Grenoble et ailleurs : partout de la souffrance au travail

27 avril 2018 par APH

Action Praticiens Hôpital a pris connaissance avec attention du rapport du Médiateur Mr Edouard Couty sur la situation au CHU de Grenoble, sous les feux de l’actualité depuis le suicide de notre jeune collègue neurochirurgien, les accusations de harcèlement moral et déclarations de grande souffrance de plusieurs médecins, dans un contexte de conflits entre médecins dans plusieurs services, de contraintes financières lourdes et d’un management semblant peu adapté aux enjeux.


Il n’est pas dans notre rôle d’intersyndicale nationale de prendre parti ni de dénoncer qui que ce soit dans cette affaire, mais il est bon de rappeler plusieurs choses :

  1. Nous sommes entièrement solidaires de tous nos collègues pris dans des conflits et des drames épouvantables.
  2. La stigmatisation et la médiatisation d’un établissement sont toujours difficiles à vivre, notamment pour les acteurs de cet établissement, qui peuvent ne pas reconnaître leur hôpital à travers ce qu’en rapportent les médias.
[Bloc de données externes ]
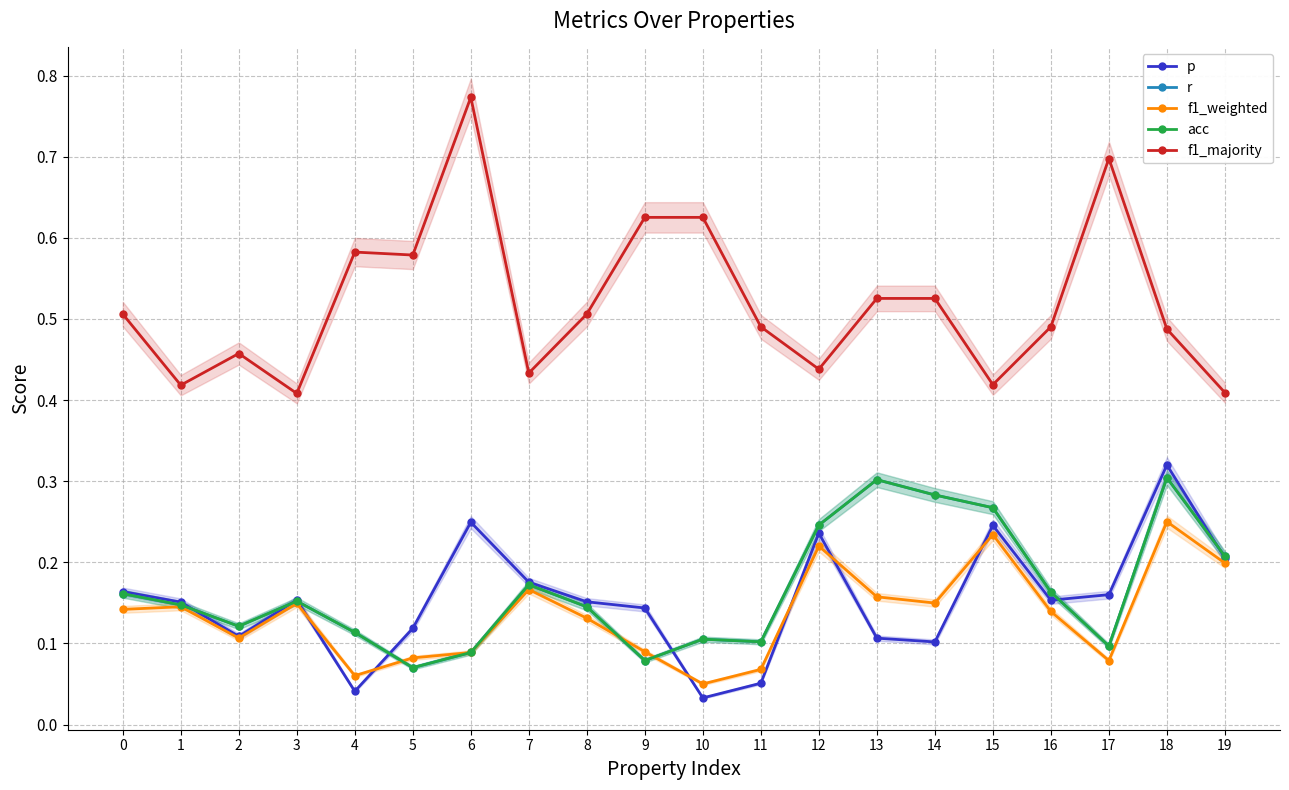

Read the p value at 18.

0.3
C’est dans le calme que ces situations devraient se régler.
  3. L’interpellation effectuée par le député Olivier Véran et la réponse de la Ministre de la Santé, l’intervention du médiateur et le fait que ce rapport ait été rendu public, sont pourtant une excellente chose car ces situations de souffrance au travail seraient moins nombreuses si elles étaient toujours rendues publiques.
  4. Au-delà des situations concrètes décrites, les problèmes rencontrés au CHU de Grenoble existent partout ailleurs. Les contraintes financières, la logique comptable, l’application de la loi HPST avec une gouvernance renforcée qui prend des décisions inadaptées ou mal expliquées et mal comprises, sont la règle dans de très nombreux hôpitaux.
  5. La souffrance au travail est devenue un lieu commun à l’hôpital public, en 10 ans. Les causes en sont hélas bien connues désormais, mais rien ne change. La tarification à l’activité, les pressions incessantes pour gagner des parts de marché et obtenir une rentabilité illusoire pour un service public, l’absence de
  6. remise en question des pouvoirs et de ce fait l’absence de démocratie intrahospitalière, notamment de représentation syndicale médicale locale institutionnelle, un management inadapté, la perte du sens du travail, ont engagé l’hôpital dans les mêmes symptômes que certaines entreprises.

Action Praticiens Hôpital s’est engagé dans une démarche de soutien individuel aux collègues via un
observatoire de la souffrance au travail (OSAT-APH). Au bout d’un mois de fonctionnement, le bilan est lourd
au vu du nombre de collègues à aider. Il y a donc des causes systémiques, partout sur le territoire, et c’est là que doivent se situer les actions. APH sera toujours là pour éviter ou combattre les incendies mais au rythme où les conflits explosent, ça ne pourra pas suffire beaucoup plus longtemps en l’absence d’une transformation profonde du mode de fonctionnement et de la gouvernance des hôpitaux publics.

Nous demandons donc un Grenelle de l’hôpital, qui doit démarrer rapidement si on ne veut pas voir d’autres collègues craquer ou d’autres hôpitaux stigmatisés. Au vu de tous les conflits en cours que nous suivons de très près, la situation de l’hôpital public devient de plus en plus explosive.